◆ **Selection**
++++++++++++++++++++

I personally always enjoy reading this particular novel, although I would never get on a boat if the name Robinson Crusoe was to appear on the passenger or crew lists. If you wonder why because you have not read this before, then I think in the first few chapters you will get some idea, because although the most famous part of the story is his adventures as a castaway, he also before then gets taken as a slave and has ships that he sails on floundering into trouble.

On first publication this was certainly well received, and it is quite realistic. Written in the first person we read of how Crusoe grew up and wanted a bit of adventure, and even later in the story when we can see that he can clearly settle and take up life running his plantation he does not do so, still craving other experiences.

Although nowadays most people think there is only one influence on this book being written, that of the tale of Alexander Selkirk, if you actually look at the period you will find that there were many tales of very real castaways, along with other sources that were just as likely to be major influences on this tale. Although we read of the trials and tribulations of living what is at the start a very isolated existence there is also a strong undercurrent that runs through this that takes in both religious and philosophical elements. After all as Crusoe points out himself, he has money with him on the island, but of what use is it, as there is no one to buy things from? Such things are raised, which gives this a much greater depth than probably most people realise.

++++++++++++++++++++

◆ **Data provided**
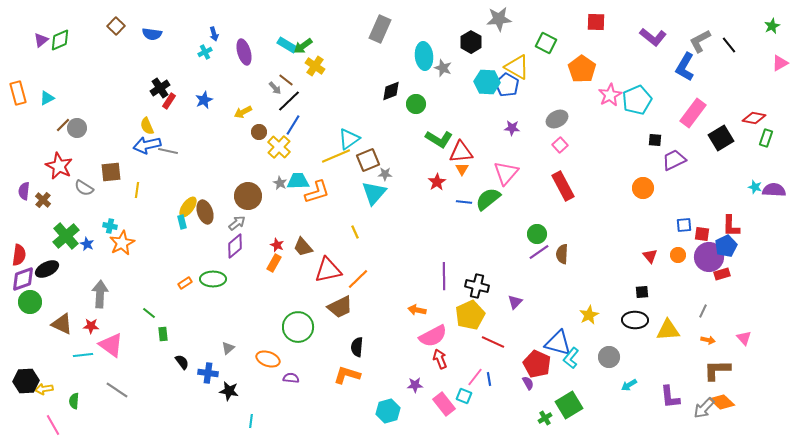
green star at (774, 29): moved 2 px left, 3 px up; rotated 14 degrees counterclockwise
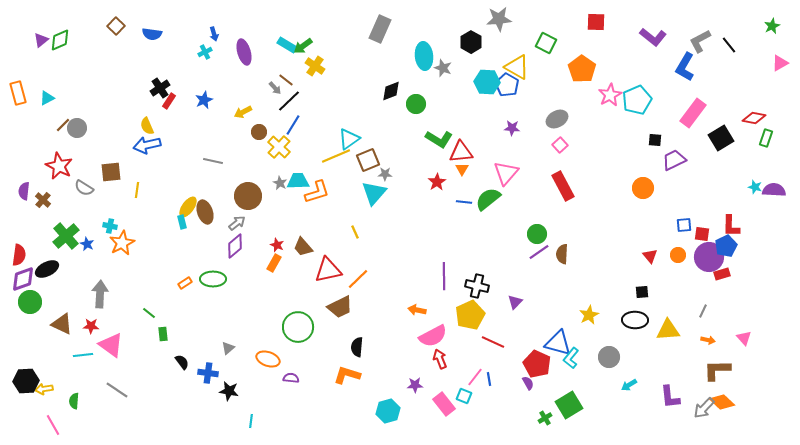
gray line at (168, 151): moved 45 px right, 10 px down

++++++++++++++++++++

◆ **Written tasks**
**a.** Please list every word in the Robinson Crusoe review that ends in "ly", in the order they appear.
**b.** Switch "boat" to "ship" and write out the Robinson Crusoe review starting at "I personally always" and ending at "floundering into trouble.".

◆ **Answers for the tasks**
**a.** personally, certainly, clearly, only, actually, likely, probably

**b.**
I personally always enjoy reading this particular novel, although I would never get on a ship if the name Robinson Crusoe was to appear on the passenger or crew lists. If you wonder why because you have not read this before, then I think in the first few chapters you will get some idea, because although the most famous part of the story is his adventures as a castaway, he also before then gets taken as a slave and has ships that he sails on floundering into trouble.